Pourquoi la France résiste
La France redoute plusieurs effets négatifs d’une telle centralisation. D’abord, elle y voit une atteinte à sa souveraineté réglementaire, estimant que ses autorités, comme l’Autorité des marchés financiers (AMF), doivent conserver un rôle central dans la surveillance des acteurs opérant sur son territoire.
Ensuite, Paris craint une perte de contrôle sur le processus d’agrément et de supervision, au profit d’une institution européenne potentiellement éloignée des réalités du marché local.
Enfin, la question du passporting — qui permet à une entreprise agréée dans un pays de l’UE d’exercer dans tous les autres sans nouvelle autorisation — demeure sensible. La France souhaite éviter qu’une société obtienne une licence dans un État à la régulation plus souple pour ensuite proposer librement ses services en France, sans contrôle direct.
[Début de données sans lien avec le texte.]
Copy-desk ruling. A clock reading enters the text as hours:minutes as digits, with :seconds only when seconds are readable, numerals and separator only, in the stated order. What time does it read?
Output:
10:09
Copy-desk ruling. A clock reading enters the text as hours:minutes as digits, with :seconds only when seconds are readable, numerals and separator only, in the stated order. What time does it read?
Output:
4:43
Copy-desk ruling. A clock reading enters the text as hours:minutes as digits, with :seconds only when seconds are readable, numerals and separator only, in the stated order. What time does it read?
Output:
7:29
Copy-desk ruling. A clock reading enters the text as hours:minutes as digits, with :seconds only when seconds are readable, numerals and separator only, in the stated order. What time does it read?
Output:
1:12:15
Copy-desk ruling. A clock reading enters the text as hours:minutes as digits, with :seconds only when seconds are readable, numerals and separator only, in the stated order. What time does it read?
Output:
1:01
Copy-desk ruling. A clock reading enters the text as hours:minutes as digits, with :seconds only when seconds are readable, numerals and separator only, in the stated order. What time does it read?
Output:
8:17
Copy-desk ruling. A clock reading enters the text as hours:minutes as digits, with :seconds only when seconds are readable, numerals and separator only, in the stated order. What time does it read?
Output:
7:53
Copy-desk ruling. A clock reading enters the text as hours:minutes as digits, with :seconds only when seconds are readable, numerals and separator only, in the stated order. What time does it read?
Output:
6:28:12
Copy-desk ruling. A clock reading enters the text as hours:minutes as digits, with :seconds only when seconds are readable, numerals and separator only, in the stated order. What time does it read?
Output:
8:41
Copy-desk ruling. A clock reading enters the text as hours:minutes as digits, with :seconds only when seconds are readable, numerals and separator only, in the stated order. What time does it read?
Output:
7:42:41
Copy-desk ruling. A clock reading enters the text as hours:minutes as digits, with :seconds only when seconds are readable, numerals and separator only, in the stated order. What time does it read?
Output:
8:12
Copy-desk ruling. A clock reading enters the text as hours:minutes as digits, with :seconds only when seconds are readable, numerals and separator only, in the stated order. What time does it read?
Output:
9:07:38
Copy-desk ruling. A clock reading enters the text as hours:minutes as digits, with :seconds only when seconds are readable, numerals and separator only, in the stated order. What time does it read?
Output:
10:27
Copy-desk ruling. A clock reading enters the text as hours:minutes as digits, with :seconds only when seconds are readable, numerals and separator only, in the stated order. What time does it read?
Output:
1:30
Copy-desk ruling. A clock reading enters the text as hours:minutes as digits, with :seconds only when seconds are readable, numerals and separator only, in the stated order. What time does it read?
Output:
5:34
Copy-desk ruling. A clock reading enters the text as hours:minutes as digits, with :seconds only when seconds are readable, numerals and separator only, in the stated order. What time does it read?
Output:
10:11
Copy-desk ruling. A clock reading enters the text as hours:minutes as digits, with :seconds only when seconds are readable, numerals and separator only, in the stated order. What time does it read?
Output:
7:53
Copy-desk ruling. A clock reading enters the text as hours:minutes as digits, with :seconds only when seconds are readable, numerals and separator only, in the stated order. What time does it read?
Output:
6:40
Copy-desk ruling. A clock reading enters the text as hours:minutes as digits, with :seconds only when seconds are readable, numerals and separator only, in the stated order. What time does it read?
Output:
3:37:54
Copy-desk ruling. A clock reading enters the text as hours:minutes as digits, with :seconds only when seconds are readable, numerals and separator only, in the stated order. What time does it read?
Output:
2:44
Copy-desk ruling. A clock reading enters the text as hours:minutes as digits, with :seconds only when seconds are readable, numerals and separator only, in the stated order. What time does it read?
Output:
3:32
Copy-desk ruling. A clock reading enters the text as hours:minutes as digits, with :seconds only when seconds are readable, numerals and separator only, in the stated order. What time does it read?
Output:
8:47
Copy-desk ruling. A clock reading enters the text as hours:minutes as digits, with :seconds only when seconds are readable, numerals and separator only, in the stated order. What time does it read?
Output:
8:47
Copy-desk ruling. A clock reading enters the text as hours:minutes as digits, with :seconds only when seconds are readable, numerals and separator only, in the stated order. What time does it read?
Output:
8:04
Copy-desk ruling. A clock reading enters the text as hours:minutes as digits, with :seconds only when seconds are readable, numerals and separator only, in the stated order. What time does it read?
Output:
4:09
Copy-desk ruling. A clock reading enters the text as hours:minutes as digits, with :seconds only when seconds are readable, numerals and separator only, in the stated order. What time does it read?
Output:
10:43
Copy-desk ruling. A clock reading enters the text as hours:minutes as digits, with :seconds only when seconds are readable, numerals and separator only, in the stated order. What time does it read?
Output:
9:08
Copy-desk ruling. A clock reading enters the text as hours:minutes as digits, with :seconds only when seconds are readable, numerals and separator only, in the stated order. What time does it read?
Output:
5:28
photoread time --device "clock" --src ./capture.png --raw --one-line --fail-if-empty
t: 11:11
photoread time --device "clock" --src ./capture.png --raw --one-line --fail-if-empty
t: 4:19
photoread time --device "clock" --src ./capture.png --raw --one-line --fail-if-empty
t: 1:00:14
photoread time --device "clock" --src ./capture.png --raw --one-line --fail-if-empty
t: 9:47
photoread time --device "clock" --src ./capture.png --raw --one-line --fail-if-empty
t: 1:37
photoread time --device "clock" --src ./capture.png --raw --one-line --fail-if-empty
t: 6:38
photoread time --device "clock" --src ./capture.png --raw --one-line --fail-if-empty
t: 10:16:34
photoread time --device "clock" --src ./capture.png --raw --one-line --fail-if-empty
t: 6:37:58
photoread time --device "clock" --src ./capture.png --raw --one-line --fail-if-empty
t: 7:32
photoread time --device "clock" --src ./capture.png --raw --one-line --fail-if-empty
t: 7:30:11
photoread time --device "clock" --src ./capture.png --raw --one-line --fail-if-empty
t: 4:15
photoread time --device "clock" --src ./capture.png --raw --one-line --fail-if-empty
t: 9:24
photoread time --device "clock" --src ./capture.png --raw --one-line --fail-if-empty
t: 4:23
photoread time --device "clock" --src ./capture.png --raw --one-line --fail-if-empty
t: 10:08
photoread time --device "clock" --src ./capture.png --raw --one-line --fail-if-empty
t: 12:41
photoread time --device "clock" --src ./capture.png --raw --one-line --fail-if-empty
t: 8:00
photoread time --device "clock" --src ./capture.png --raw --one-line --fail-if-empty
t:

Enjeux pour MiCA et le marché unique européen
Le règlement MiCA (Markets in Crypto-Assets), en cours de déploiement, vise justement à instaurer un cadre harmonisé pour les cryptomonnaies dans toute l’Union. Cependant, sa mise en œuvre varie selon les pays, notamment sur le plan du contrôle et des exigences imposées aux plateformes. Certains États appliquent des standards plus stricts, tandis que d’autres privilégient une approche plus flexible, ce qui crée des déséquilibres et des risques d’arbitrage réglementaire.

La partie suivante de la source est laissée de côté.